Localization of viral antigen in brain sections. Animals were inoculated intranasally with BHV-5gE epitopeΔ, BHV-5 gE-deleted (gEΔ), BHV-5 gE epitope R, or BHV-5 wild-type (WT) viruses as described in Materials and Methods. The animals were euthanized on days 6, 8, 10, and 12 postinfection for BHV-5 gE epitopeΔ, 10 and 12 days postinfection for BHV-5gEΔ, or when they showed neurological signs for BHV-5 gE epitopeR and wild-type BHV-5 (8 to 10 days postinfection). Their brains were processed for immunohistochemical analysis as described in Materials and Methods. Sections for BHV-5 gE epitopeΔ and BHV-5gEΔ are from day 12 postinfection. BHV-5gE epitopeR and wild-type virus-infected rabbit brain sections are from day 10 postinfection.
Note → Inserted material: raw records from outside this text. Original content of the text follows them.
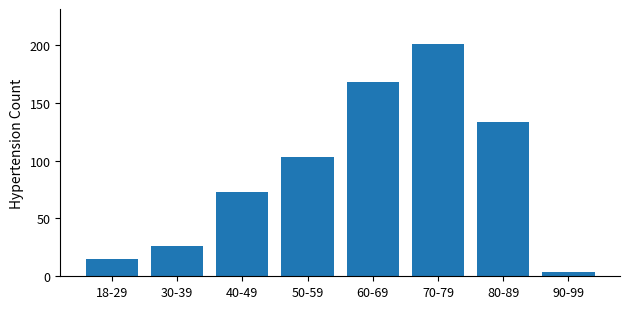

What is the difference between the second highest and second lowest values?

153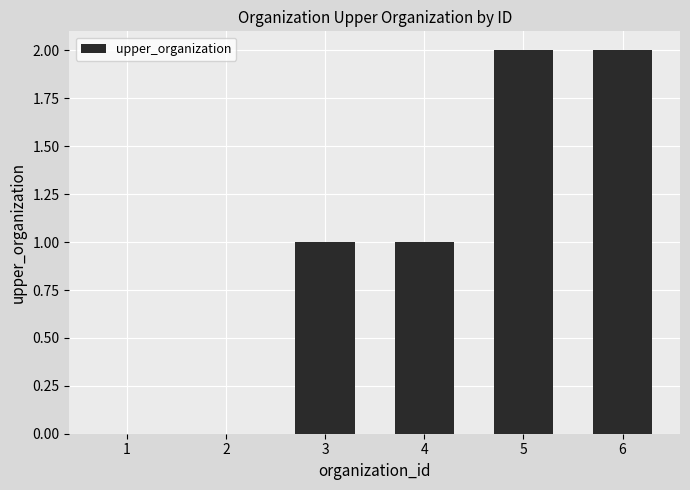

What is the sum of the values at 6 and 3?

3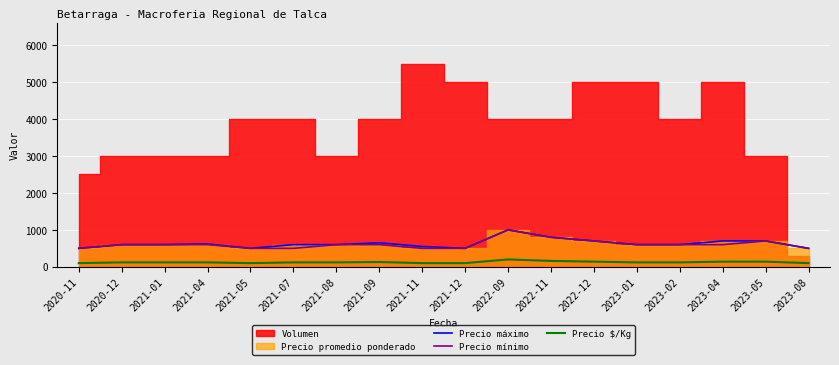

The value of Precio mínimo at 2021-12 is 719. True or false?

False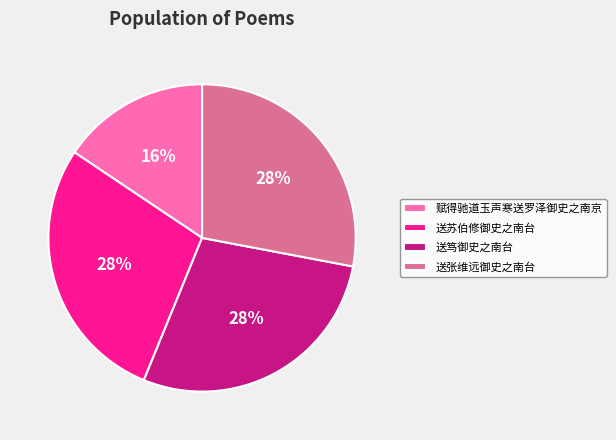

Between 送张维远御史之南台 and 赋得驰道玉声寒送罗泽御史之南京, which is larger?

送张维远御史之南台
Representative sections of the anterior olfactory nucleus (AON), piriform cortex (PIR), and amygdala (AMYG) are shown. Bar in anterior olfactory nucleus and piriform cortex, 1,000 μm: bar in amygdala, 500 μm.

FIG. 7.

Localization of viral antigen in representative sections showing the hippocampus (HIPPO), lateral dorsal tegmentum (LDT), and cingulate cortex (CG). In this assay, wild-type and gE BHV-5 epitopeR spread to the hippocampus, lateral dorsal tegmentum, and cingulate cortex. However, no labeling was found in these areas for gE epitopeΔ and gEΔ BHV-5. Arrows point to infected neurons. Bar in hippocampus, 1,000 μm; bar in lateral dorsal tegmentum and cingulate cortex, 500 μm.

FIG. 8.

Localization of virus-specific antigens by immunofluorescence-confocal microscopy in the processes of olfactory receptor neurons of rabbits infected with BHV-5 gE epitopeR, BHV-5 gE epitopeΔ, and BHV-5 gEΔ viruses. Viral antigen (red fluorescence) as detected by BHV-5-specific bovine polyclonal antibody is seen in the processes of olfactory receptor neuronal cells (marked by arrows). The processes are labeled with neurofilament-specific antibodies (green fluorescence). Merged images show colocalization of viral and neurofilament antigen. Bar, 30 μm.